**Task prompt:** Please set the lines down again exactly, from the top of the entries through the line that contains "true or false".

(Saved data entries)
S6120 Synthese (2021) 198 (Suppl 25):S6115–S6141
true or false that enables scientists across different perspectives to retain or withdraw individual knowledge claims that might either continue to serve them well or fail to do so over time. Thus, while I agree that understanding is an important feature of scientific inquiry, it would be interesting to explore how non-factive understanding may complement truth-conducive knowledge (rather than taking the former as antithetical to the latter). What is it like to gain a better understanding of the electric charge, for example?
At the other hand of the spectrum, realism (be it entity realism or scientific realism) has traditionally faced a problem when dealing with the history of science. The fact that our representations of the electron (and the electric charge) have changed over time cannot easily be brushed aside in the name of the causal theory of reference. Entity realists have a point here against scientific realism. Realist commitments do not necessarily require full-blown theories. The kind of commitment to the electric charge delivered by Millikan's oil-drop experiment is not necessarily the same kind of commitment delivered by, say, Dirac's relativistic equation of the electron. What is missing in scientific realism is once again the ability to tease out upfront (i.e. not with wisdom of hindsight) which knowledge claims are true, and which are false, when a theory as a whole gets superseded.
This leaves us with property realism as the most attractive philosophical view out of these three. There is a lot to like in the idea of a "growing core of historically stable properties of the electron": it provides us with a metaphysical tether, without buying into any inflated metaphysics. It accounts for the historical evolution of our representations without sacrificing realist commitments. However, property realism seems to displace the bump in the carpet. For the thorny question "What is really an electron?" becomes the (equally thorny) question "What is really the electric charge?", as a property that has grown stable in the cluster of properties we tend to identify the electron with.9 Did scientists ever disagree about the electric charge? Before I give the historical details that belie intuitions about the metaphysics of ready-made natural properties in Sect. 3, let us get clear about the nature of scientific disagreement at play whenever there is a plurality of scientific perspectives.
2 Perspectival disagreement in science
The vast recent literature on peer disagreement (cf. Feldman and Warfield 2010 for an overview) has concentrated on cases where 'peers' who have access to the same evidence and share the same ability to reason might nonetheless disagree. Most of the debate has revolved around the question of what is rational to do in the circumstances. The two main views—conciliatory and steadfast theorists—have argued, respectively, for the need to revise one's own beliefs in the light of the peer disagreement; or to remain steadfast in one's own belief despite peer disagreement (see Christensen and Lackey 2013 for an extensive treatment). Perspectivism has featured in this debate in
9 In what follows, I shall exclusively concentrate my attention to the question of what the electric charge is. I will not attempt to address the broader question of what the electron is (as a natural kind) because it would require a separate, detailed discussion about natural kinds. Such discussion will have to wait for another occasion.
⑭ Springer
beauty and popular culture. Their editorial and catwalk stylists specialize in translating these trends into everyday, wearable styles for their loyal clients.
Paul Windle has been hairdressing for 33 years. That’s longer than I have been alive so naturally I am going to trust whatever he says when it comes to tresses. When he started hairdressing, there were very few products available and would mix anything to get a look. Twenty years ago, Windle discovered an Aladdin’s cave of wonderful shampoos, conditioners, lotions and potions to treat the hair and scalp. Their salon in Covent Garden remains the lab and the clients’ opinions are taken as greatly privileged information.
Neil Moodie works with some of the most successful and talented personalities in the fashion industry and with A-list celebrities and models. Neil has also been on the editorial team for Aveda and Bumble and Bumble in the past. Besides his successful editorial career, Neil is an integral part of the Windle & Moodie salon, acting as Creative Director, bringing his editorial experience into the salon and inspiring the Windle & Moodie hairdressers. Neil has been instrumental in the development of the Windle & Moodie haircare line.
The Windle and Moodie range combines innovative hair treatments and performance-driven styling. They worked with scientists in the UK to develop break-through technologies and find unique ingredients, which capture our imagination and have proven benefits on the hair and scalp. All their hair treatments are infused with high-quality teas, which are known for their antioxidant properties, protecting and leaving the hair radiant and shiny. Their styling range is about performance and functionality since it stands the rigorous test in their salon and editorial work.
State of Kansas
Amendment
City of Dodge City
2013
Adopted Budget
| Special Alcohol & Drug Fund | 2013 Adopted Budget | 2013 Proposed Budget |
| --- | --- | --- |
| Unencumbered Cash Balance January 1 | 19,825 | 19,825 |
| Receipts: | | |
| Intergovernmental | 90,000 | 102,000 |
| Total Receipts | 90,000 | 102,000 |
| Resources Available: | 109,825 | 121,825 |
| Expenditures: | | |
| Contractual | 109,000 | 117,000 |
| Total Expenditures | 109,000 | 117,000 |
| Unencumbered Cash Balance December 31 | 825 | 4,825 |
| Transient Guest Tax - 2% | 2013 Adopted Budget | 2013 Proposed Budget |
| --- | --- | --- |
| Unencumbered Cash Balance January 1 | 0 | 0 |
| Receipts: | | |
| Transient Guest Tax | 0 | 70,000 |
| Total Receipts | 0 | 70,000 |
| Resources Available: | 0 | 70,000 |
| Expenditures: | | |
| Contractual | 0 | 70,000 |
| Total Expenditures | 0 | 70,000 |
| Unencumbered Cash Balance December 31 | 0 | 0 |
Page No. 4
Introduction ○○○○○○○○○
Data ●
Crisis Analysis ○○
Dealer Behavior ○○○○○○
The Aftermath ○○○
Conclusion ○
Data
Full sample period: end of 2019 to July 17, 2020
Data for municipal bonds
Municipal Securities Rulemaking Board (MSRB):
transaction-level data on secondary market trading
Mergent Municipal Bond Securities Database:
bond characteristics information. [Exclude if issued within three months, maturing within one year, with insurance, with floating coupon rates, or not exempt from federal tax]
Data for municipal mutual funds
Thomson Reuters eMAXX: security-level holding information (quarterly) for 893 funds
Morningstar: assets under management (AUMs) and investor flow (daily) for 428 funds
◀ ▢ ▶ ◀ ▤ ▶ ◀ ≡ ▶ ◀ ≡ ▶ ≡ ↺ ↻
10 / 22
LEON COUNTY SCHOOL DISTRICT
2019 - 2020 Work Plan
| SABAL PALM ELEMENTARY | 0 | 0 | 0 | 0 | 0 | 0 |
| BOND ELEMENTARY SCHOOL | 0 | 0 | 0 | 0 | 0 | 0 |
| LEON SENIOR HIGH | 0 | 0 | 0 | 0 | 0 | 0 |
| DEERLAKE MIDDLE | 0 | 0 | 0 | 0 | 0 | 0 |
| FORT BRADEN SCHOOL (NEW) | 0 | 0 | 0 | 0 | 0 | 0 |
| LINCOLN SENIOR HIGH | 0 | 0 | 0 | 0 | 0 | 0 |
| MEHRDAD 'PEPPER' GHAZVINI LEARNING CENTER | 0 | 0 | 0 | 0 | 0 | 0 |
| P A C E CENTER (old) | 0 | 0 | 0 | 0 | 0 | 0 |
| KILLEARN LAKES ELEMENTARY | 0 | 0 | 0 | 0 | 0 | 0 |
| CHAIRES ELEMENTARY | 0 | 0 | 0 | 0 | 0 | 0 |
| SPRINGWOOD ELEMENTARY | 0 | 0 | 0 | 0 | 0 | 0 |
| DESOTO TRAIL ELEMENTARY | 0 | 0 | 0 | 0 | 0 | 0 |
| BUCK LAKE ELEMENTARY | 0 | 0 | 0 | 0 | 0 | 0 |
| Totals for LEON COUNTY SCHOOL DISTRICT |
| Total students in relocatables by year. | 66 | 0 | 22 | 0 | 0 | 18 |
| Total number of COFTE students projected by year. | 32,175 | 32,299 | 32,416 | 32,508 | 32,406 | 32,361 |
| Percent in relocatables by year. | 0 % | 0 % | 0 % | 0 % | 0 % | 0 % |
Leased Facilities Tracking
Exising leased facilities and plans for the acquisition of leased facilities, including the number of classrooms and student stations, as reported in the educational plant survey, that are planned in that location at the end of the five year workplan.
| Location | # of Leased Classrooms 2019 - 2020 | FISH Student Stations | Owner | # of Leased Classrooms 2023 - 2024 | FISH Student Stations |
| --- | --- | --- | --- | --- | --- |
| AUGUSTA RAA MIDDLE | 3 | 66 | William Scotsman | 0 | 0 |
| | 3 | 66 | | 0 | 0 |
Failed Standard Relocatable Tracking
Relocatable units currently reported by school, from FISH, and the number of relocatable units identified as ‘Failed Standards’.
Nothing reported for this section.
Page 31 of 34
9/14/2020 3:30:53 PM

**Written response:**
S6120 Synthese (2021) 198 (Suppl 25):S6115–S6141
true or false that enables scientists across different perspectives to retain or withdraw individual knowledge claims that might either continue to serve them well or fail to do so over time. Thus, while I agree that understanding is an important feature of scientific inquiry, it would be interesting to explore how non-factive understanding may complement truth-conducive knowledge (rather than taking the former as antithetical to the latter). What is it like to gain a better understanding of the electric charge, for example?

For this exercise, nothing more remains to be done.